Managing NTP Authentication

To prevent false time information from unauthorized servers, enable NTP authentication to allow an authenticated server and client to exchange time information. The currently supported authentication methods are the RSA Data Security, Inc. MD5 Message-Digest Algorithm and SHA-256.

First, enable NTP authentication globally on the switch. Then create an NTP authentication key configured as trusted, to check the encryption key against the key on the receiving device before an NTP packet is sent. After configuration is complete, an NTP server, peer, and broadcast server can use NTP authenticated service.

To enable or disable NTP authentication globally on the switch, use the following command:
enable ntp authentication

disable ntp authentication
To create or delete an RSA Data Security, Inc. MD5 Message-Digest Algorithm key for NTP authentication, use the following command:
create ntp key keyid [md5 | sha256] {encrypted encrypted_key_string | key_string}

delete ntp key [keyid | all]
To configure an RSA Data Security, Inc. MD5 Message-Digest Algorithm key as trusted or not trusted, use the following command:
configure ntp key keyid [trusted | not-trusted]
To display RSA Data Security, Inc. MD5 Message-Digest Algorithm authentication, use the following command:
show ntp key
To display NTP authentication, use the following command:
show ntp sys-info
If NTP authentication is enabled, then "Authentication" flag is set in "System Flags" output.

#### PARTS OF THE EXERCISE
a: According to the NTP authentication page, why is the NTP authentication key configured as trusted? Answer in one to three sentences.
b: Decide whether each statement agrees with the NTP authentication page. Answer yes or no for each and quote the deciding words: (i) SHA-256 is a supported authentication method. (ii) NTP authentication is enabled separately on each interface. (iii) An NTP key can be configured as not trusted.
c: Reproduce the stretch of the NTP authentication page from "First, enable NTP" through "NTP authenticated service.".
The lines after the text aren't needed for any of this.

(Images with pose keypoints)
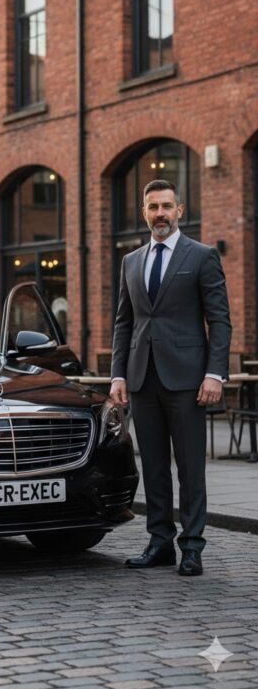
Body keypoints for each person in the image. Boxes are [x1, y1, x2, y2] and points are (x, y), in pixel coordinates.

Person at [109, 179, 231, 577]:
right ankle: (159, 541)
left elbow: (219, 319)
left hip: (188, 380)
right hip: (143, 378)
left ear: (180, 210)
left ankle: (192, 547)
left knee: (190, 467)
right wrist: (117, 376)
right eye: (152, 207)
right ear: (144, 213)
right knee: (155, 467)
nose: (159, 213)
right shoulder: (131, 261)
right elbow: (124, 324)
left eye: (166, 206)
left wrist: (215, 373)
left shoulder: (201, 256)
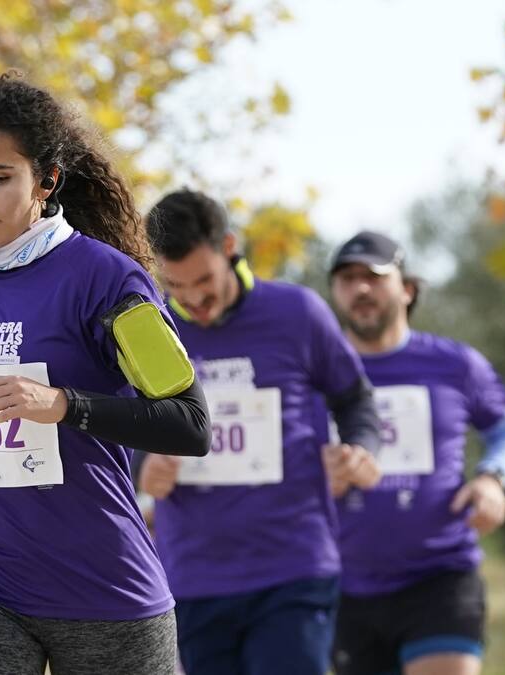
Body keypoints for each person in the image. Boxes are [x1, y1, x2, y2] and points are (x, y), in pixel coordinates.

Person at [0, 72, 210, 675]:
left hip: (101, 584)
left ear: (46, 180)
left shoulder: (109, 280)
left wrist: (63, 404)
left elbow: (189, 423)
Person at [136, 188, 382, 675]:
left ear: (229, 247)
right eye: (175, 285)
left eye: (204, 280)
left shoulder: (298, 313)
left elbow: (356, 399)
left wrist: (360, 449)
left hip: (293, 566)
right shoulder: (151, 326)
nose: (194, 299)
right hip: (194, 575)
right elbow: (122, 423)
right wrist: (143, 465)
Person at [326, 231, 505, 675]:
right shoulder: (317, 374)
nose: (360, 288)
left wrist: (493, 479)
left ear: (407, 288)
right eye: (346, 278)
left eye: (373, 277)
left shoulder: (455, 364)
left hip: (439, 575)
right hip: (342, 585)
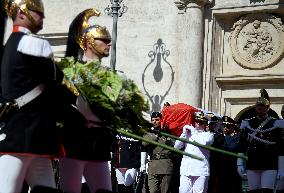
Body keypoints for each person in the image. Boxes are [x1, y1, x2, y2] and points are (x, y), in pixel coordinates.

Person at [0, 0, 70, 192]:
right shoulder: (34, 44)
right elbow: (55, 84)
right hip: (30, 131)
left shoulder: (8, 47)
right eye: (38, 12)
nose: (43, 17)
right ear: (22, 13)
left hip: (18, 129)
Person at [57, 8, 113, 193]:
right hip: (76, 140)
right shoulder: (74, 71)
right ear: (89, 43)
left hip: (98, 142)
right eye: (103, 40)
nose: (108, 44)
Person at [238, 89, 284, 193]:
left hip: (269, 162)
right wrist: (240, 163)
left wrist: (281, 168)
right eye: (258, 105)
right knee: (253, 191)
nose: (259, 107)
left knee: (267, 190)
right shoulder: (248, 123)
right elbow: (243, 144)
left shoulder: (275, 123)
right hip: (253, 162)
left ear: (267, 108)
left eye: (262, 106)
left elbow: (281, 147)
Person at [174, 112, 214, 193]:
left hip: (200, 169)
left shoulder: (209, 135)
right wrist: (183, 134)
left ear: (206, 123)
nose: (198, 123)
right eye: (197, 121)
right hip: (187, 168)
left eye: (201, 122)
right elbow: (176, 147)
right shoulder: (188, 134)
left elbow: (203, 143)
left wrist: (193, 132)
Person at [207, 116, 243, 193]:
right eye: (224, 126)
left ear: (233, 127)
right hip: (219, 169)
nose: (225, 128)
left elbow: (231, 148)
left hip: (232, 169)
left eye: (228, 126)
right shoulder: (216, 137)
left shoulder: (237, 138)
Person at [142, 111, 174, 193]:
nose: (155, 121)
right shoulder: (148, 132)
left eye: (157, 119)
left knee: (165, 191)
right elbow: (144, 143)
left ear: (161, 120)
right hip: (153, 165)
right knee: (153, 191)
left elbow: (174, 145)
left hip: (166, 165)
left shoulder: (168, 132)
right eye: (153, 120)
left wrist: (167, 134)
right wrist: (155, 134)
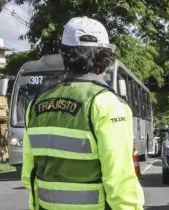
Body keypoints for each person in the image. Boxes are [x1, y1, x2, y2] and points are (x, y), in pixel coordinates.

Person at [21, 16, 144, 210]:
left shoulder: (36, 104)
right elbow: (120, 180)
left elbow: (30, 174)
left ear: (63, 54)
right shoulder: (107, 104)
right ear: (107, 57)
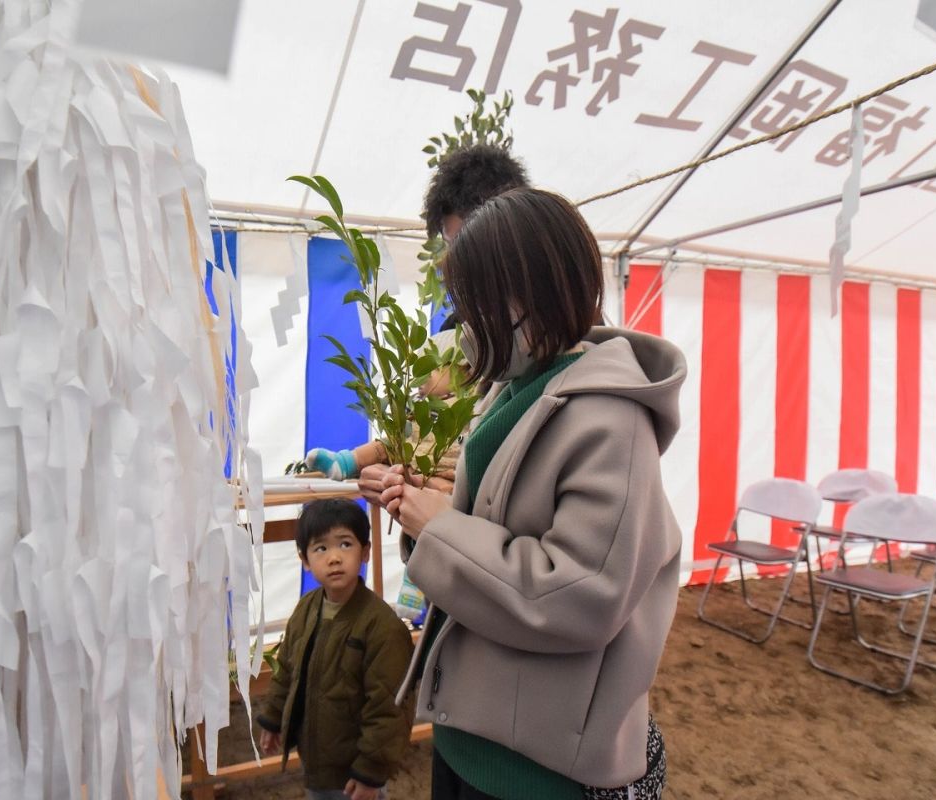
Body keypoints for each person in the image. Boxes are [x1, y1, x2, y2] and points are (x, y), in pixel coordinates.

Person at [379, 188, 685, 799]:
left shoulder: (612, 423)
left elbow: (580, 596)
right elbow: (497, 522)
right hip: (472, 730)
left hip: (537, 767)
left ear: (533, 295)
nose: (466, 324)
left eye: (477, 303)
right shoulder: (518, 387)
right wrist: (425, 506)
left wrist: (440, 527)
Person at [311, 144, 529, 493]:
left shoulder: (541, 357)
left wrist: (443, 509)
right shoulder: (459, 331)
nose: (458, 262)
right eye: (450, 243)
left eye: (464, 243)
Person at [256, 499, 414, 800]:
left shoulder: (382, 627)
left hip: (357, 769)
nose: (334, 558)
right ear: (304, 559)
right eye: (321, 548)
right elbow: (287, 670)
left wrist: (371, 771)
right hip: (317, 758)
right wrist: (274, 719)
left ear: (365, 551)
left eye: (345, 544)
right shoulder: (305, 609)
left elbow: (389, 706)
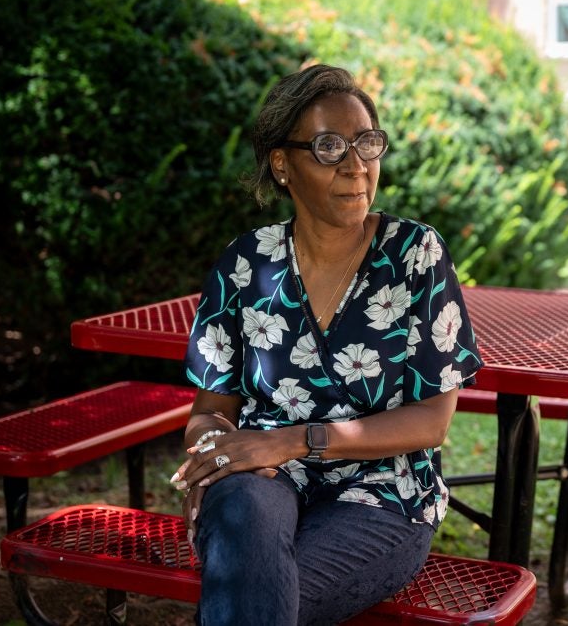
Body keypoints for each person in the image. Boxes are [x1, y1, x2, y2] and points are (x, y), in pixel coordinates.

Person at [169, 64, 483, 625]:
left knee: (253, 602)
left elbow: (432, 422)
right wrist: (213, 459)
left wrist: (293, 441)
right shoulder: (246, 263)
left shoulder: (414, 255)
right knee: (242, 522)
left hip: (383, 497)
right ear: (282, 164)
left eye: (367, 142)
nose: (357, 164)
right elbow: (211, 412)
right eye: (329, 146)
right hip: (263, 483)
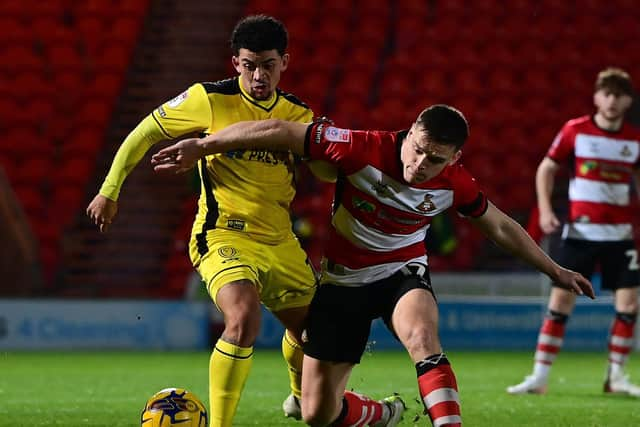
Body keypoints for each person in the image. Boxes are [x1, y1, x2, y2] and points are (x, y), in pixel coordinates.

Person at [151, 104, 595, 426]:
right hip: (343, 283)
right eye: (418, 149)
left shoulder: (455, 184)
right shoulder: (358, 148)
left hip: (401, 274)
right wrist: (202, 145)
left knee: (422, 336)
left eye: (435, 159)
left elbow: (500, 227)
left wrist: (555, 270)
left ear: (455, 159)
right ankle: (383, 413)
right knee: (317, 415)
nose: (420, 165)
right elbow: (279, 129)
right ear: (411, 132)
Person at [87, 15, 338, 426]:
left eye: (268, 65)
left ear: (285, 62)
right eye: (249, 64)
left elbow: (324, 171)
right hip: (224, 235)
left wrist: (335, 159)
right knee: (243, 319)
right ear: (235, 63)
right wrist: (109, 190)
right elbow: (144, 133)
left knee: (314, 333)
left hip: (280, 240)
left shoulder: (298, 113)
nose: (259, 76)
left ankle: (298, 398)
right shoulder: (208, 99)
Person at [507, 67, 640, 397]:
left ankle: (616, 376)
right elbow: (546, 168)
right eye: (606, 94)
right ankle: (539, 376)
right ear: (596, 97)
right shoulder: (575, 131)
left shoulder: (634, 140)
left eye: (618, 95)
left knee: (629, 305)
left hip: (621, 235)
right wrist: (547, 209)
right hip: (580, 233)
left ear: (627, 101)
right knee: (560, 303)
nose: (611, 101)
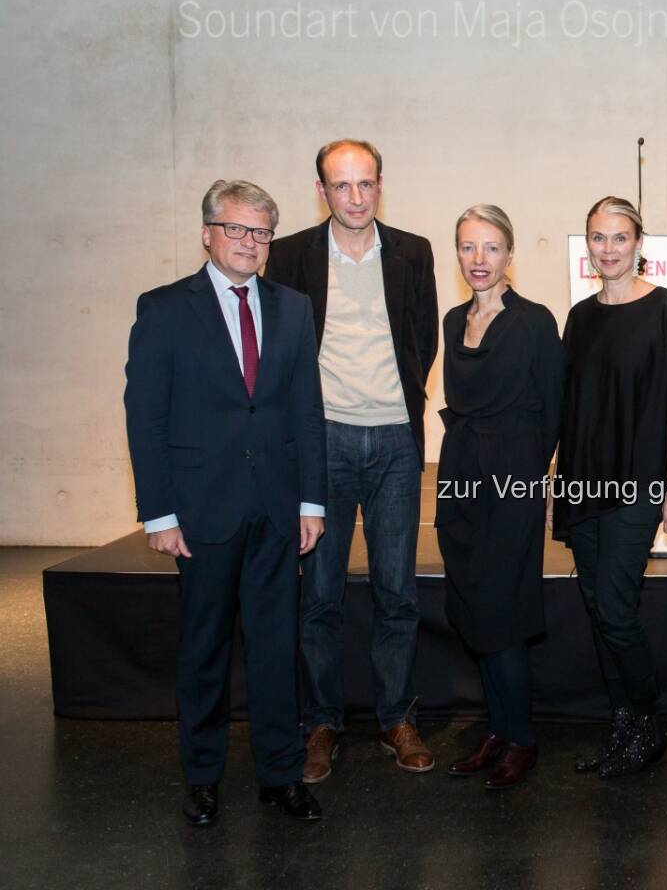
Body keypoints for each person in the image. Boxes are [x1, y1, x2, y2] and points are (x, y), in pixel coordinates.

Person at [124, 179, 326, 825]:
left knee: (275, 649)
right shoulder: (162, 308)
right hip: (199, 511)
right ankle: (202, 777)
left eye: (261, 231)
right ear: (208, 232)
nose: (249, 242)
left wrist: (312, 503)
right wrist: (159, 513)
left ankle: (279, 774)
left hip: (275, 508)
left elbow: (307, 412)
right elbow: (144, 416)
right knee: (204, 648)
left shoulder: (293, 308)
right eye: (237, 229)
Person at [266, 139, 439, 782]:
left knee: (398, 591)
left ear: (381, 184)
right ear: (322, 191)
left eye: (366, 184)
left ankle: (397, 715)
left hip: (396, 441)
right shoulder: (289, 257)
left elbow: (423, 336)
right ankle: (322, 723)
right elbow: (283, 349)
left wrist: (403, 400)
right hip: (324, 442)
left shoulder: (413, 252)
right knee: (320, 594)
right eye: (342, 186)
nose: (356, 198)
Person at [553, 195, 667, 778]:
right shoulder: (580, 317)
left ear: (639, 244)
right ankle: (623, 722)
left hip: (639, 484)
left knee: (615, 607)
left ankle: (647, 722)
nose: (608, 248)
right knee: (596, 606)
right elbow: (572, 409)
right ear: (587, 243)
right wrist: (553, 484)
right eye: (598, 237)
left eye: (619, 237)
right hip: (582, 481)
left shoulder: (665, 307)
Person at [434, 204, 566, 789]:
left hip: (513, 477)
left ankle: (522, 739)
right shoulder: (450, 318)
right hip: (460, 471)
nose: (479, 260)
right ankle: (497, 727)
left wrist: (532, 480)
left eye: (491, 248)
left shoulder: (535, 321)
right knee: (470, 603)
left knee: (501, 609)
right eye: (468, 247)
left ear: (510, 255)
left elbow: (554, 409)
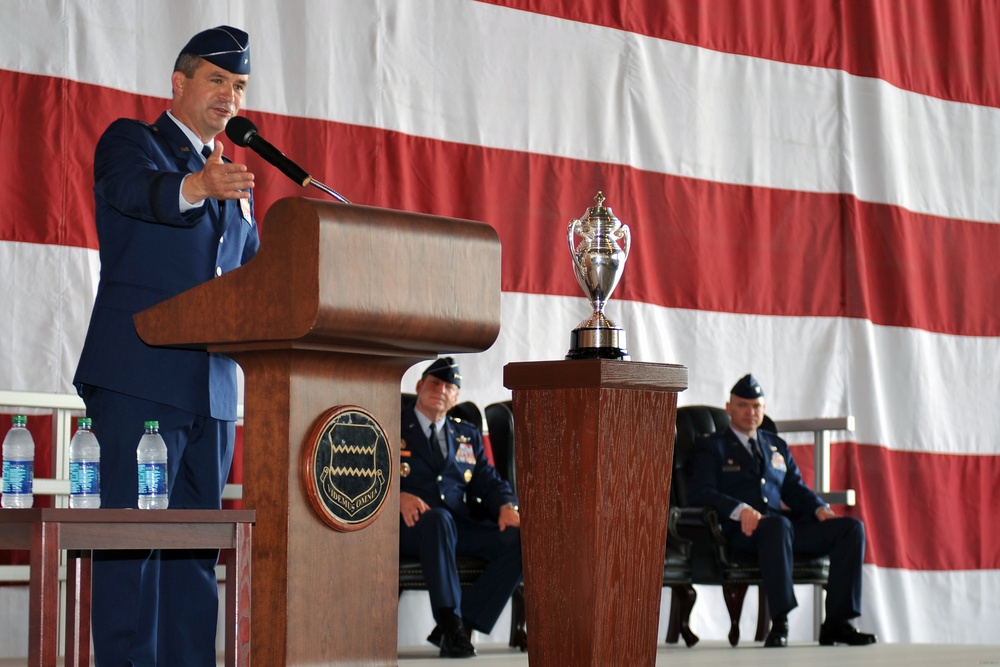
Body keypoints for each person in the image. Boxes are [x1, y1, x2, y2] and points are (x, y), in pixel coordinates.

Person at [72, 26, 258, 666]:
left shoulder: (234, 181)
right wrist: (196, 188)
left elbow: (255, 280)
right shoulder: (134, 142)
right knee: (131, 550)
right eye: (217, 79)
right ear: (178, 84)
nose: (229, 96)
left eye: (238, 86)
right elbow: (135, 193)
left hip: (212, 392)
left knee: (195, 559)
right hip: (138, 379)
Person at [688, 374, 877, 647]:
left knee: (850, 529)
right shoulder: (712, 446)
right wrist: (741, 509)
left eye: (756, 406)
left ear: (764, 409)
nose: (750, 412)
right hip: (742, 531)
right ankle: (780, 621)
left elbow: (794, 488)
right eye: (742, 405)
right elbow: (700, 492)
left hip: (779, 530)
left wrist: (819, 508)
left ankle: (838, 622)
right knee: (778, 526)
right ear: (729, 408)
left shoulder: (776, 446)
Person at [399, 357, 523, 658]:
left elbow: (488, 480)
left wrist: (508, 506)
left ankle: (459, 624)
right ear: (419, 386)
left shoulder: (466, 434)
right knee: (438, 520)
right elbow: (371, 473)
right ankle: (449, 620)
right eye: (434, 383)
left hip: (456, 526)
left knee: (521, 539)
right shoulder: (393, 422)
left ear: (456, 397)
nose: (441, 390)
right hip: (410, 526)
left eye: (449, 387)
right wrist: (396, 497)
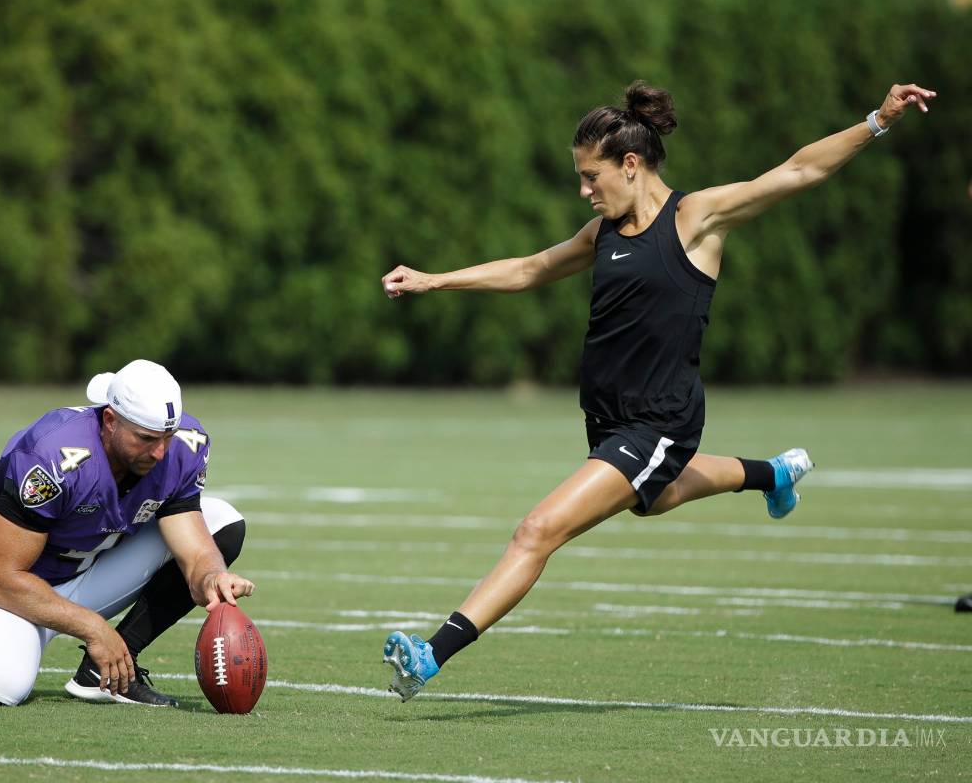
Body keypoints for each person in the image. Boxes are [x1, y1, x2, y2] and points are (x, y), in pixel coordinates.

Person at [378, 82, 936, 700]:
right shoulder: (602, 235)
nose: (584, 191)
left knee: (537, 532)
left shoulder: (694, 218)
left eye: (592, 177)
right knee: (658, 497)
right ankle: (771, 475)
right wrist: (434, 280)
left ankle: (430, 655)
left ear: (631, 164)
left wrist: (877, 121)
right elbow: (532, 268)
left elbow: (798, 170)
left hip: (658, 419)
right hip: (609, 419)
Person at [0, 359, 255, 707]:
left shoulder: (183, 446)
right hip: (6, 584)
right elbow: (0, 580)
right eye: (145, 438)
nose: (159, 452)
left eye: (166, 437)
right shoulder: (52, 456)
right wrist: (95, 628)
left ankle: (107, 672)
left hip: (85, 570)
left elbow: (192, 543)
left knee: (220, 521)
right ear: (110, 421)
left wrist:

#### ANSWERS TO THIS EXERCISE
a: The key is configured as trusted so that the encryption key is checked against the key on the receiving device before an NTP packet is sent.

b:
(i) Yes: "The currently supported authentication methods are the RSA Data Security, Inc. MD5 Message-Digest Algorithm and SHA-256."
(ii) No: "enable NTP authentication globally on the switch"
(iii) Yes: "configure ntp key keyid [trusted | not-trusted]"

c:
First, enable NTP authentication globally on the switch. Then create an NTP authentication key configured as trusted, to check the encryption key against the key on the receiving device before an NTP packet is sent. After configuration is complete, an NTP server, peer, and broadcast server can use NTP authenticated service.